Tech Career :- It’s All about the Willingness to Learn & Adapt

As an early career software developer, I admired the people who seemed to have an in-depth knowledge of the technologies and systems they work at. I worked hard, studied harder. I wanted to become like them some day. Quickly within a year I had an understanding – It wasn’t that these senior folks were a know-it-all. Nobody is. People just learn, grow and adapt as the situation demands. Some of us adapt much quicker than the others, giving us a head start.
Taking a Step Back
As I started to become more experienced, I knew what mattered was that how willing you were to learn new skills – whether technological or soft skills. Both play an important role.
If you are a really strong technical engineer who likes going in-depth and working out solutions – It’s an asset. But that doesn’t help when you encounter a high severity issue today and you want it resolved within a day. What matters then is how well you respond in the pressure situations – delegating, looping in the people who are the experts and taking a step back. You need not always be the expert, you can learn from someone else along the way while also ensuring that the deadlines are met and features are rolled out on time.
Letting Others Be Right
Similarly, it is of utmost importance at times to admit to yourself that you are wrong, and that someone else’s idea is better and has better scalability, reliability and user experience considerations than yours. This means you must learn some of the chapters from the other person’s playbook on how they are approaching things. You need not always be right. As long as you are involving the right folks to provide you feedback on your design choices, and the end product is able to possess the right features it is great! And ofcourse you need to learn and adopt the strategies next time.
Ability to Tackle Bugs
So your manager entrusted you with a new and critical feature. You completed the implementation and sent it for testing. But no, that is not the end of it, making sure all test cases are covered by automated test suites and manual testers is also your responsibility. Priotitizing, consulting product managers and UX designers for inputs on the bugs. Making the stakeholders aware of technical complexities surrouding some of them is all your responsibility. Figuring out midway paths between user experiences and engineering feasibility to ensure that the project moves forward and fixing all the prioritized issues is all in your kitty.
Releases & Maintenance
So you completed the bug fixing cycle. What is next? Is your job done? No, it isn’t. As a Senior Engineer your job on a project is never done. You now need to take the project to completion, ensure it gets launched to the end users without any hiccups. How do we do this? Discuss with all stakeholders, get all approvals be it legal, UX, Product and ensure the project meets the quality bar required for a production launch. If stakeholders raise concerns, evaluate them thoughtfully, sit with them and figure out a mitigation plan.
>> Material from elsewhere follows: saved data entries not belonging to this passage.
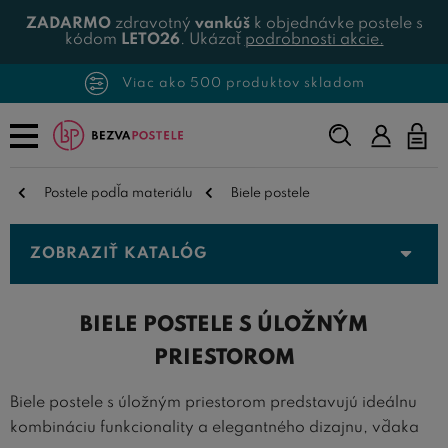
ZADARMO
zdravotný
vankúš
k objednávke postele s
kódom
LETO26
. Ukázať
podrobnosti akcie.
Viac ako 500 produktov skladom
Napíšte,
čo
hľadáte...
Postele podľa materiálu
Biele postele
ZOBRAZIŤ KATALÓG
BIELE POSTELE S ÚLOŽNÝM
PRIESTOROM
Biele postele s úložným priestorom predstavujú ideálnu
kombináciu funkcionality a elegantného dizajnu, vďaka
Now the project/feature is launched, users start using it. They then come across bugs or file new enhancement requests. The next step is to prioritize them along with the product and UX inputs and fix them.
Giving others an opportunity to Grow.
Every aspect is important, it is very important to grow a team and help them learn what you have learnt. So, allowing junior members to take the lead and handle the situations above is a part of our own growth. The satisfaction to see some of your own team members come out with flying colors handling the situations is awesome and cherishable. At times they will falter, and you will need to hold their hands and help them stabilize. This doesn’t mean that you involve yourself so deeply that you take the credit away from them. It just means you slightly nudge them towards the right direction and then let them take the path you showed. Sometimes slightly more than a nudge would be required. At that point its on you to decide whether you want your stay in the sidelines or if you want to overstep. Either way, the project is the first priority.